Collection entries
___
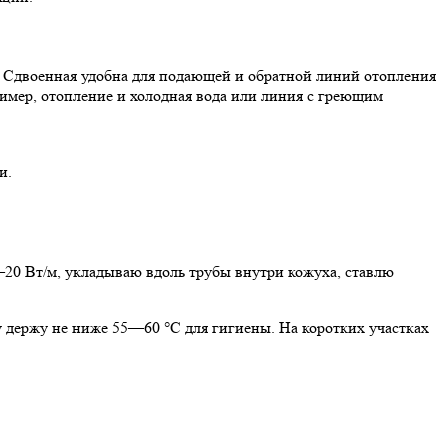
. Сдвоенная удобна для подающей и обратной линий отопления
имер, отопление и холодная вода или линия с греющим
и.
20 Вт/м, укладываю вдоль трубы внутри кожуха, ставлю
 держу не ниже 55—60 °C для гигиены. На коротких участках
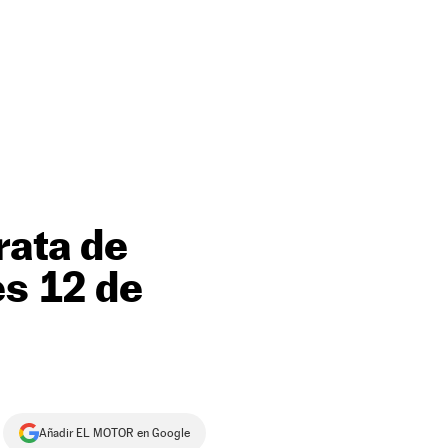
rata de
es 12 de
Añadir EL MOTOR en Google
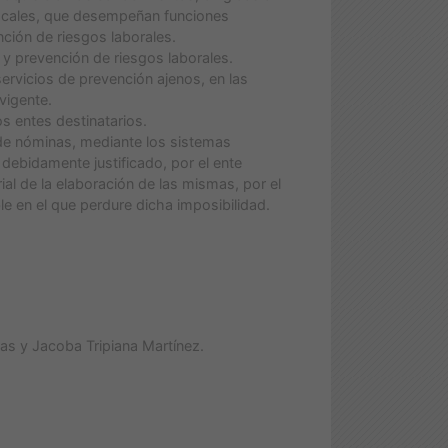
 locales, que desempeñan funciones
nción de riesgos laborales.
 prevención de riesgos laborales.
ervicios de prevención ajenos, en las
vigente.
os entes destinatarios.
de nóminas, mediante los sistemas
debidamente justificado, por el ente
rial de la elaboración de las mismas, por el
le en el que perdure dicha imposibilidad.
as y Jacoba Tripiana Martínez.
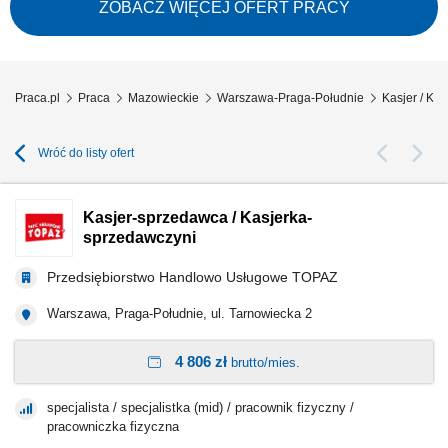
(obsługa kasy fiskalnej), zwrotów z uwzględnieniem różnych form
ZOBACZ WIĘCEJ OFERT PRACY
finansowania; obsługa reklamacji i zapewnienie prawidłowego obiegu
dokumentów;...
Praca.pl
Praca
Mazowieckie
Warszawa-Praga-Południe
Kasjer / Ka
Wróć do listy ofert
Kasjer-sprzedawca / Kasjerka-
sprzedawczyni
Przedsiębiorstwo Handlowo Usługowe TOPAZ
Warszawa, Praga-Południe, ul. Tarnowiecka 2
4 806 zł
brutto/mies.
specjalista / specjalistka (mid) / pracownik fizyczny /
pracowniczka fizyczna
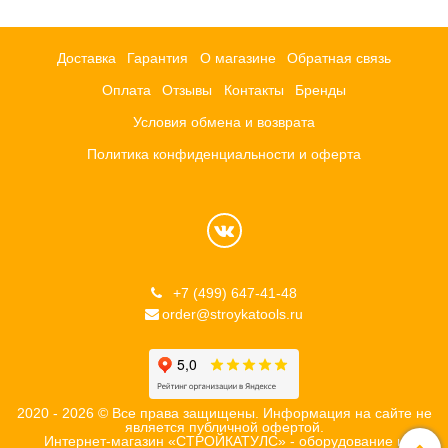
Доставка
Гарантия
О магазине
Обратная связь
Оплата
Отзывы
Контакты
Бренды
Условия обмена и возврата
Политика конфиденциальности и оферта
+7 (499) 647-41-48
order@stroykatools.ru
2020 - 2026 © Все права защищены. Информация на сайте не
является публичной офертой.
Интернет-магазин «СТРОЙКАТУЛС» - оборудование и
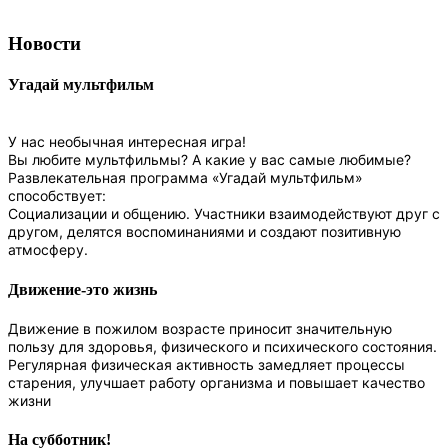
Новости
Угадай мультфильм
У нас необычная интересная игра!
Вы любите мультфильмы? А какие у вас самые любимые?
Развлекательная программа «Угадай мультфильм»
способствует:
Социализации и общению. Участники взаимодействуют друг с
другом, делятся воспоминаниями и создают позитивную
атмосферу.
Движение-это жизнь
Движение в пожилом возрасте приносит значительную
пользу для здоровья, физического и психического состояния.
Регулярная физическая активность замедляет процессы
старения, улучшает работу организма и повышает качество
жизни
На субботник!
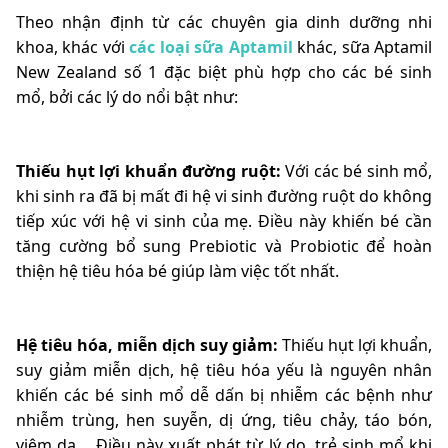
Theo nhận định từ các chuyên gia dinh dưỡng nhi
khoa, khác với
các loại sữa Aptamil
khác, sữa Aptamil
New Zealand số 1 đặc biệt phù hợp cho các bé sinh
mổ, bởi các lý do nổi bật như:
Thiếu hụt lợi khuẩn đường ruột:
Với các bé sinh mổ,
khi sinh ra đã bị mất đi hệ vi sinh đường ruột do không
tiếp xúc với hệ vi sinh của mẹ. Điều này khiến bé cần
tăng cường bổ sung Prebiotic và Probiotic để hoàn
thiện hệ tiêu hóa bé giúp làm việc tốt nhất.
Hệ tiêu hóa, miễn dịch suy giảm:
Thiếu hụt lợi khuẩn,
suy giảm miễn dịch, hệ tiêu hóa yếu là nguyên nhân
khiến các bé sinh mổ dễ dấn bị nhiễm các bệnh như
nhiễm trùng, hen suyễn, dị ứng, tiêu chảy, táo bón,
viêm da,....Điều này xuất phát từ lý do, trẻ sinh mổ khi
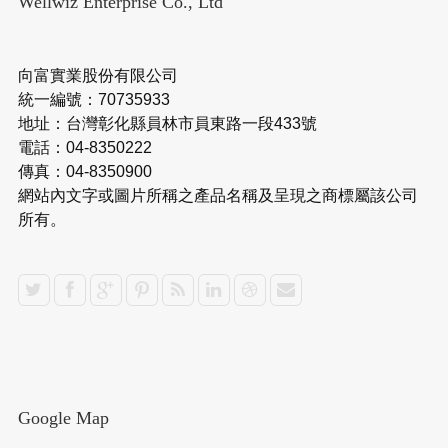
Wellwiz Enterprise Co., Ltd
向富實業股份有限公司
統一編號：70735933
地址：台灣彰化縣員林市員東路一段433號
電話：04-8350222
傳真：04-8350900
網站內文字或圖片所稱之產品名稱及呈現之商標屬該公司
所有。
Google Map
___
*What you need to do*
Lines holding the word "Điều" in the entries above are the ones to pull out. Copy them all.

*Result below*
tiếp xúc với hệ vi sinh của mẹ. Điều này khiến bé cần
viêm da,....Điều này xuất phát từ lý do, trẻ sinh mổ khi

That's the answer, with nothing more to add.